*PROVIDED PASSAGE:*
-- Start --
Next, description will be made of a second preferred embodiment of the present invention. FIG. 4 is a vertical sectional view taken along a plane containing the center axis J1 in a ceiling fan 11 according to a second preferred embodiment. The ceiling fan 11 of the second preferred embodiment differs from the ceiling fan of the first preferred embodiment in terms of the position of the attachment portions 2110b. Other points are preferably the same as those of the ceiling fan of the first preferred embodiment. Reference symbols used in FIG. 4 remain the same as those of FIG. 3 except the differing points.

The lower rotor holder member 214a preferably includes a bottom portion 2142 positioned between the lower flange 2141 and the lower bearing member 2252. Lower burring portions 2142a extending in the axial direction and protruding downward are defined in the bottom portion 2142. The lower burring portions 2142a serve as attachment portions to which the impeller 4a is attached. The lower burring portions 2142a are arranged at a plurality of points equally spaced apart in the circumferential direction. In the present preferred embodiment, the number of the lower burring portions 2142a preferably is three, for example. Since the lower burring portions 2142a protrude axially downward, there is no possibility that the lower burring portions 2142a reduce the occupying area of the coils wound around the armature. Accordingly, it is possible to increase the occupying percentage of the coils with respect to the total volume of the ceiling fan 11. This makes it possible to enhance the efficiency of the motor 1a.

The lower body 4211 preferably includes motor support pedestals 4213 protruding axially upward from the lower body 4211 toward the lower burring portions 2142a. Each of the motor support pedestals 4213 sectional view includes a through-hole 4213a extending in the axial direction. The upper extension of the through-hole 4213a includes a diameter large enough to receive a fastener, such as, for example, a screw 33. The lower extension of the through-hole 4213a has a diameter large enough to receive the head of the screw 33. In other words, the screw 33 can be inserted into the through-hole 4213a from below. The upper surfaces of the motor support pedestals 4213 make contact with the lower ends of the lower burring portions 2142a. The screw 33 can be tightened to the female thread provided on the inner circumferential surface of each of the lower burring portions 2142a. As a result, the lower body 4211 is fixed to the lower rotor holder member 214a. With this configuration, the lower blade support section 421 can be brought toward the motor 1 from below and can be attached to the motor 1. Thus the circuit board 224 and the board case 226 can protrude radially outward beyond the lower flange 2141. This makes it possible to increase the electronic-part mounting area of the circuit board 224.

Since the lower burring portions 2142a are positioned more radially outward than the lower bearing member 2252, it is possible to reduce the moment load generated in the lower burring portions 2142a. This makes it possible to significantly reduce and prevent deformation of the lower body 4211 or the lower rotor holder member 214.
-- End --
*PROBLEM A:*
Answer these from the ceiling fan passage:
(i) How does the ceiling fan of the second preferred embodiment differ from that of the first?
(ii) How many lower burring portions does the present preferred embodiment have?
(iii) From which direction can the screw 33 be inserted into the through-hole 4213a?
*PROBLEM B:*
Carry on the ceiling fan passage from its last sentence.
None of the data is needed for anything here.

*DATA LINES:*
-- Start --
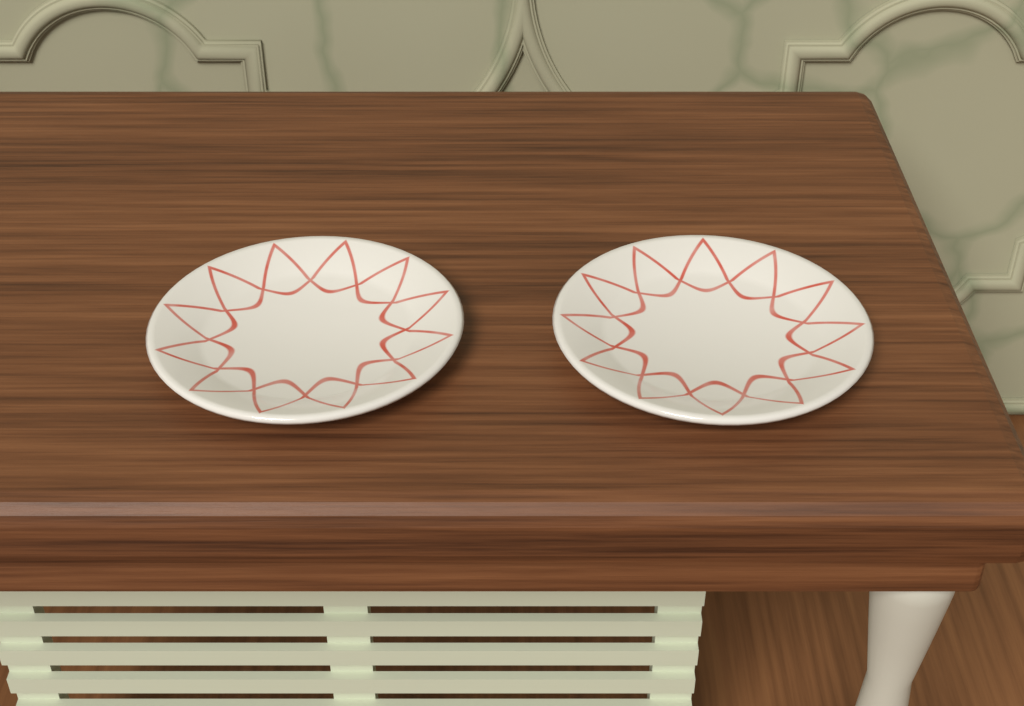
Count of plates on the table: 2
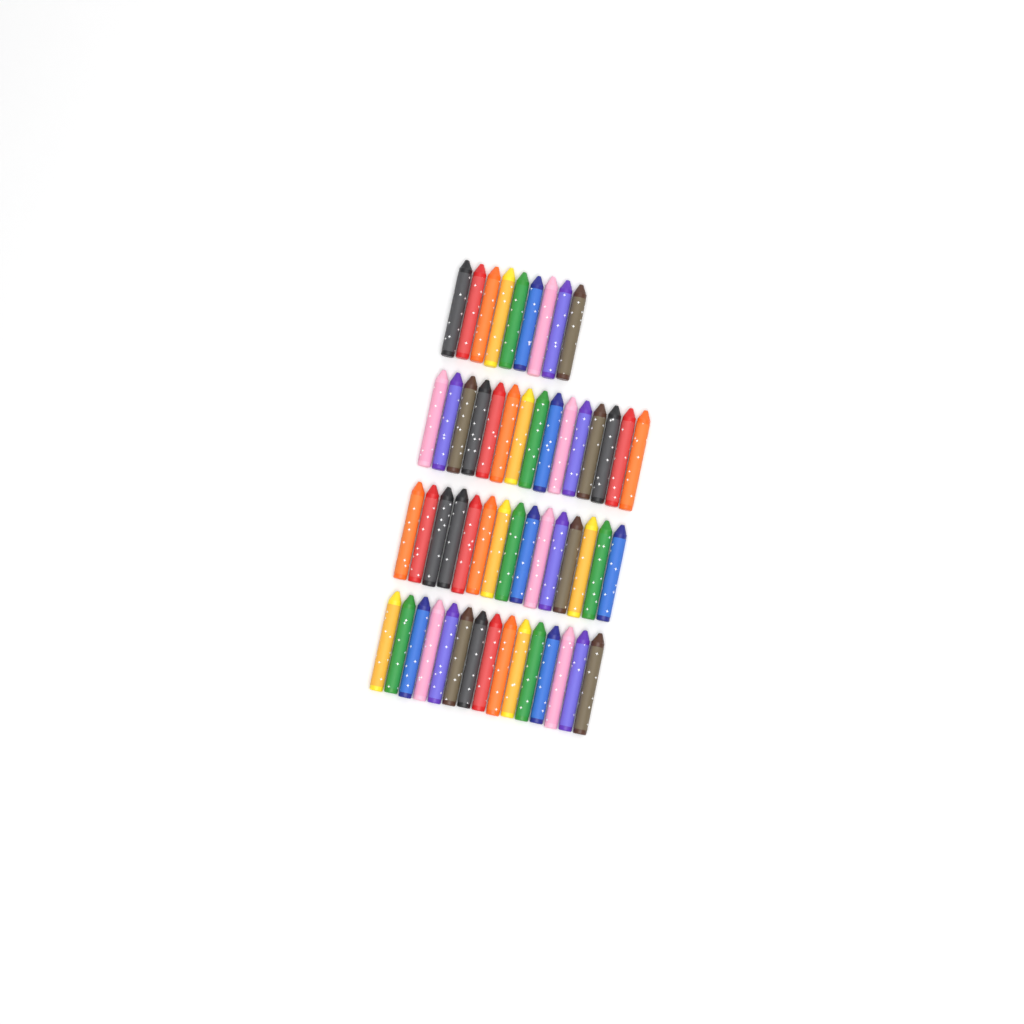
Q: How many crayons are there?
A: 54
-- End --
*OUTPUT A:*
(i) It differs in the position of the attachment portions 2110b.
(ii) Three.
(iii) From below.

*OUTPUT B:*
Next, description will be made of a third preferred embodiment. FIG. 5 is a vertical sectional view taken along a plane containing the center axis J1 in a ceiling fan 11 according to a third preferred embodiment. The ceiling fan 11 of the third preferred embodiment differs from the ceiling fan of the first preferred embodiment in terms of the position of the attachment portions 2110b. Other points are the same as those of the ceiling fan of the first preferred embodiment. Reference symbols used in FIG. 5 remain the same as those of FIG. 3 except the differing points.

As in the first preferred embodiment, the lower rotor holder member 214b preferably includes a lower flange 2141. The lower flange 2141 is preferably provided with attachment portions 2110b. The lower rotor holder member 214b further includes a cylinder portion 214b1 protruding axially downward from the radial inner end of the lower rotor holder member 214b. The lower bearing member 2252 is held on the inner circumferential surface of the cylinder portion 214b1. A bearing support portion 214b2 extends radially inward from the lower end of the cylinder portion 214b1. The bearing support portion 214b2 sectional view includes an inner circumferential surface coaxial with the center axis J1. The shaft 213 extends through the bore of the bearing support portion 214b2 and protrudes downward beyond the lower rotor holder member 214b.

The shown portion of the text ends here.